| TASKS TO PERFORM |
#1 In the OFDM passage, which node is assumed to be an access gateway with a fixed Internet connection?
#2 Reproduce the OFDM passage word for word, from "In the example" to "with dashed lines.".

== DOCUMENT PASSAGE

An example of a transmitter is illustrated in FIG. 3. The OFDM signal is directed via a transmitter mod 300, serial-to-parallel conversion 302, inverse fast Fourier transform (IFFT) 304, parallel-to-serial conversion 306, and a cyclic prefix inserted in 308 depends on the output of the IFFT 304. In an OFDM transmitter, the bandwidth of B is separated into N orthogonal subcarriers. In typical implementations, the number of orthogonal subcarriers is a power of 2 (64, 128, 256, . . . , up to 8192), due to simple realization of orthogonal subcarriers through fast Fourier transform (FFT). Selected subcarrier spacing (FFT size) depends on the expected frequency selectivity in a radio channel.
Orthogonal frequency division multiple access (OFDMA) is a mechanism for creating frequency division multiple access (FDMA) by using OFDM. In an OFDMA transmitter, the useful part of the subcarriers 0 to N−1 of an OFDMA signal is divided into a number of K logical subchannels. These subchannels can then be assigned to different users. The subcarriers belonging to a logical subchannel can either be distributed over the whole useful band giving a high amount of frequency diversity or packed together for enabling interference control mechanisms and frequency domain scheduling with low frequency diversity.
FIG. 4 illustrates an example of a frequency domain characterization of a dual carrier FDD according to an embodiment of the invention. A dual carrier FDD frequency reuse concept using OFDMA is illustrated in FIG. 4 for frequency reuse 1/3. FIG. 4 depicts transmit and receive time and frequency allocation for different mesh hops in a same time-frequency grid, i.e. at the same time.
In the example of FIG. 4, the different mesh nodes (or hops) are numbered from 0 to 7. Let us assume that NODE 0 is an access gateway having a fixed Internet connection. Then traffic towards NODE 0 is uplink traffic that is illustrated with boxes without dashed lines. Respectively, the traffic away from NODE 0 is downlink traffic that is illustrated with boxes with dashed lines.

====
== INFORMATION SUPPLIED

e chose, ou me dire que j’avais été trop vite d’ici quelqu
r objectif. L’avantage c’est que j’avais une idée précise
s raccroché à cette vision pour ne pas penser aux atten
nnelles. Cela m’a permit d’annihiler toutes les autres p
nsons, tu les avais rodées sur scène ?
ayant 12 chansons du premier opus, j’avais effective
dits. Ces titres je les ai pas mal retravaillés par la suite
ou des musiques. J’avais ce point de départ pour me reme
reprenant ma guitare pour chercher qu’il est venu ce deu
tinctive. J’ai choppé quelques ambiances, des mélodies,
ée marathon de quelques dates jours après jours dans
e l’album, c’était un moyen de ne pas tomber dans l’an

====

| ANSWERS BY ITEM |
#1 NODE 0

#2
In the example of FIG. 4, the different mesh nodes (or hops) are numbered from 0 to 7. Let us assume that NODE 0 is an access gateway having a fixed Internet connection. Then traffic towards NODE 0 is uplink traffic that is illustrated with boxes without dashed lines. Respectively, the traffic away from NODE 0 is downlink traffic that is illustrated with boxes with dashed lines.